ICLE on the Bystolic Antitrust Case

Yahoo Finance View Original Source

Yahoo Finance – ICLE was cited in a press release about the amicus brief it filed jointly with the New Civil Liberties Alliance at the 2nd U.S. Circuit Court of Appeals in the In Re Bystolic antitrust litigation. You can read full piece here.

In a major March victory, Judge Lewis J. Liman of the U.S. District Court for the Southern District of New York dismissed the In re Bystolic antitrust lawsuit, citing a powerful argument in NCLA’s district court amicus curiae brief joined by the International Center for Law and Economics (ICLE). NCLA argued that an antitrust plaintiff seeking to prove that a patent owner has made a prohibited “large” payment to potential competitors must show it was a large net payment (the cash paid minus the value of services provided), not merely a large gross payment. Judge Liman cited the NCLA/ICLE amicus brief in his opinion.

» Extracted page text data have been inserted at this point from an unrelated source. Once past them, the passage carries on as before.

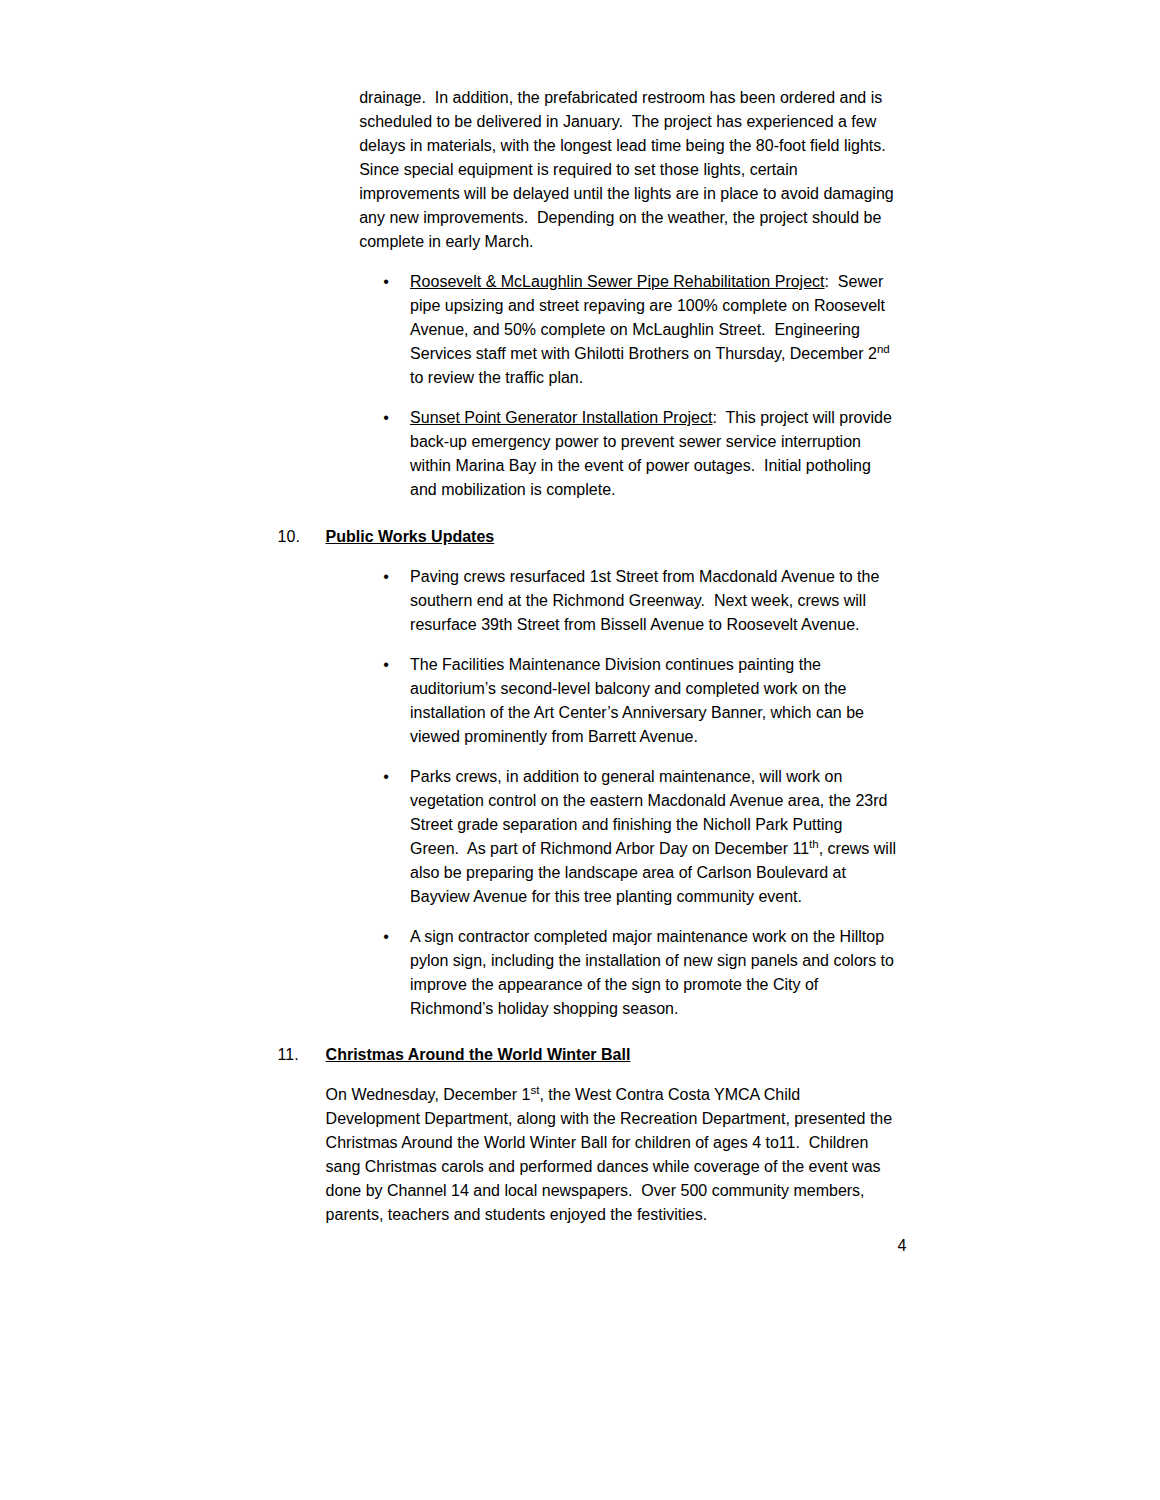drainage. In addition, the prefabricated restroom has been ordered and is scheduled to be delivered in January. The project has experienced a few delays in materials, with the longest lead time being the 80-foot field lights. Since special equipment is required to set those lights, certain improvements will be delayed until the lights are in place to avoid damaging any new improvements. Depending on the weather, the project should be complete in early March.
Roosevelt & McLaughlin Sewer Pipe Rehabilitation Project: Sewer pipe upsizing and street repaving are 100% complete on Roosevelt Avenue, and 50% complete on McLaughlin Street. Engineering Services staff met with Ghilotti Brothers on Thursday, December 2nd to review the traffic plan.
Sunset Point Generator Installation Project: This project will provide back-up emergency power to prevent sewer service interruption within Marina Bay in the event of power outages. Initial potholing and mobilization is complete.
10.
Public Works Updates
Paving crews resurfaced 1st Street from Macdonald Avenue to the southern end at the Richmond Greenway. Next week, crews will resurface 39th Street from Bissell Avenue to Roosevelt Avenue.
The Facilities Maintenance Division continues painting the auditorium’s second-level balcony and completed work on the installation of the Art Center’s Anniversary Banner, which can be viewed prominently from Barrett Avenue.
Parks crews, in addition to general maintenance, will work on vegetation control on the eastern Macdonald Avenue area, the 23rd Street grade separation and finishing the Nicholl Park Putting Green. As part of Richmond Arbor Day on December 11th, crews will also be preparing the landscape area of Carlson Boulevard at Bayview Avenue for this tree planting community event.
A sign contractor completed major maintenance work on the Hilltop pylon sign, including the installation of new sign panels and colors to improve the appearance of the sign to promote the City of Richmond’s holiday shopping season.
11.
Christmas Around the World Winter Ball
On Wednesday, December 1st, the West Contra Costa YMCA Child Development Department, along with the Recreation Department, presented the Christmas Around the World Winter Ball for children of ages 4 to11. Children sang Christmas carols and performed dances while coverage of the event was done by Channel 14 and local newspapers. Over 500 community members, parents, teachers and students enjoyed the festivities.
4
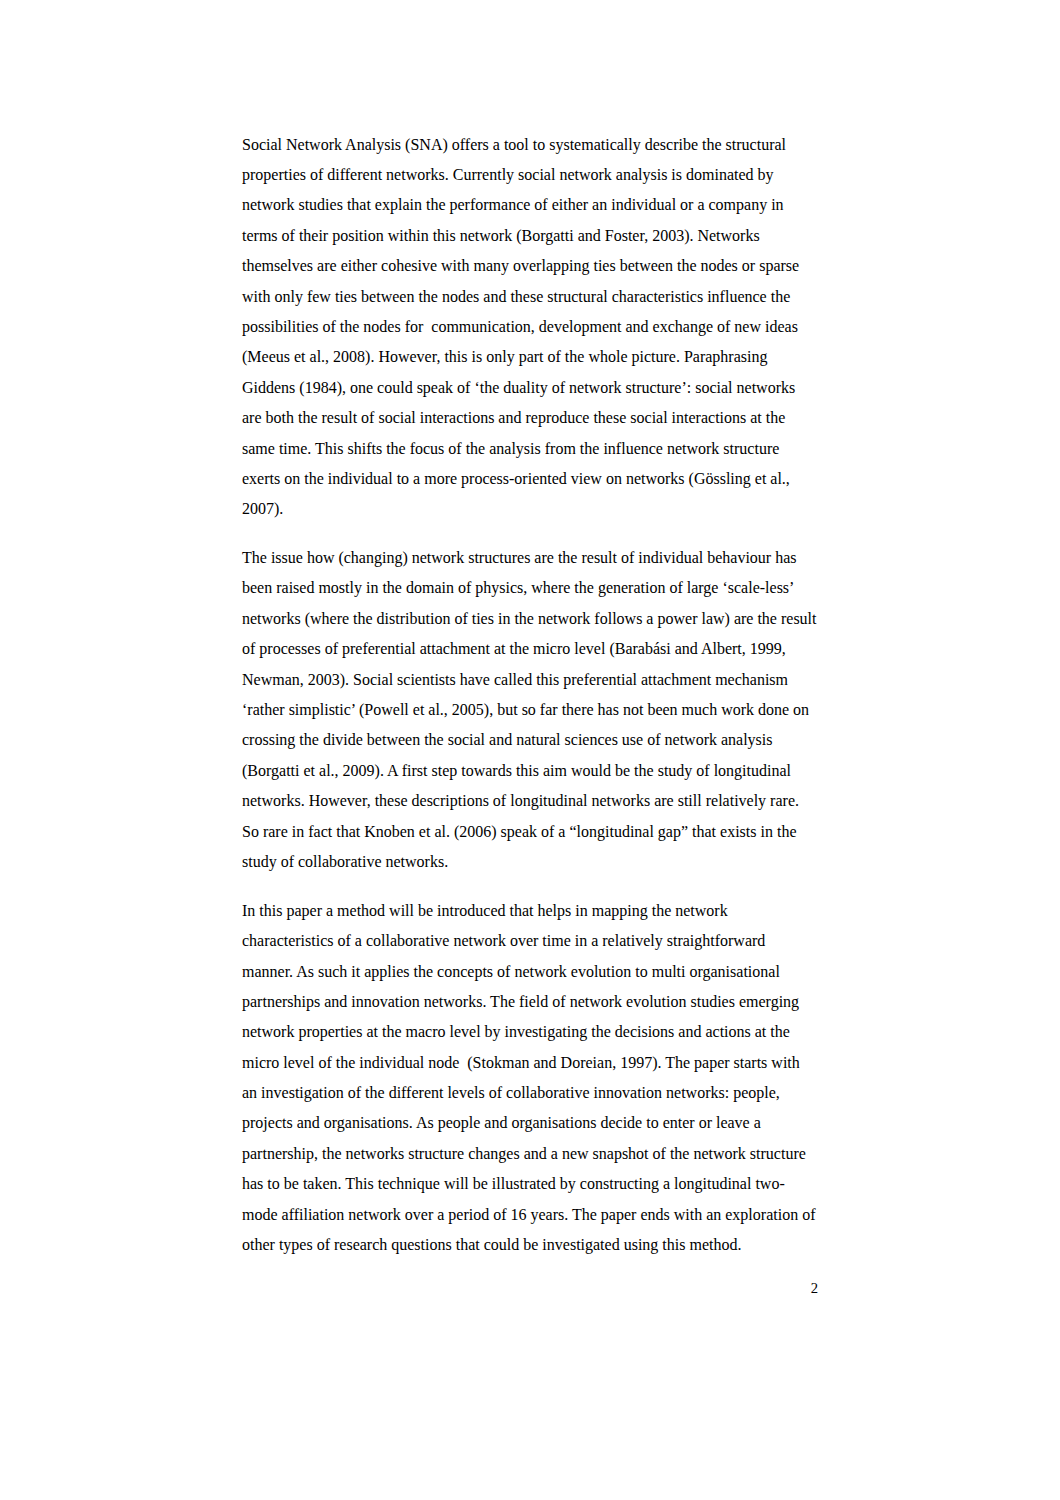Social Network Analysis (SNA) offers a tool to systematically describe the structural properties of different networks. Currently social network analysis is dominated by network studies that explain the performance of either an individual or a company in terms of their position within this network (Borgatti and Foster, 2003). Networks themselves are either cohesive with many overlapping ties between the nodes or sparse with only few ties between the nodes and these structural characteristics influence the possibilities of the nodes for communication, development and exchange of new ideas (Meeus et al., 2008). However, this is only part of the whole picture. Paraphrasing Giddens (1984), one could speak of ‘the duality of network structure’: social networks are both the result of social interactions and reproduce these social interactions at the same time. This shifts the focus of the analysis from the influence network structure exerts on the individual to a more process-oriented view on networks (Gössling et al., 2007).
The issue how (changing) network structures are the result of individual behaviour has been raised mostly in the domain of physics, where the generation of large ‘scale-less’ networks (where the distribution of ties in the network follows a power law) are the result of processes of preferential attachment at the micro level (Barabási and Albert, 1999, Newman, 2003). Social scientists have called this preferential attachment mechanism ‘rather simplistic’ (Powell et al., 2005), but so far there has not been much work done on crossing the divide between the social and natural sciences use of network analysis (Borgatti et al., 2009). A first step towards this aim would be the study of longitudinal networks. However, these descriptions of longitudinal networks are still relatively rare. So rare in fact that Knoben et al. (2006) speak of a “longitudinal gap” that exists in the study of collaborative networks.
In this paper a method will be introduced that helps in mapping the network characteristics of a collaborative network over time in a relatively straightforward manner. As such it applies the concepts of network evolution to multi organisational partnerships and innovation networks. The field of network evolution studies emerging network properties at the macro level by investigating the decisions and actions at the micro level of the individual node (Stokman and Doreian, 1997). The paper starts with an investigation of the different levels of collaborative innovation networks: people, projects and organisations. As people and organisations decide to enter or leave a partnership, the networks structure changes and a new snapshot of the network structure has to be taken. This technique will be illustrated by constructing a longitudinal two-mode affiliation network over a period of 16 years. The paper ends with an exploration of other types of research questions that could be investigated using this method.
2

Now, NCLA and ICLE have partnered again in the case to file an amicus curiae brief at the U.S. Court of Appeals for the Second Circuit. Congress has long mandated that courts should strive to maintain a balance between the sometimes-competing claims of patent law and antitrust law, which should not be used to shortchange the rights of patent holders. So, before Plaintiffs’ lawyers are permitted to get into court to challenge the legality of a patent-litigation settlement, the NCLA/ICLE brief argues that, at a minimum, they ought to bear the burden of demonstrating a “large” and “unjustified” net payment made for the purpose of restraining trade.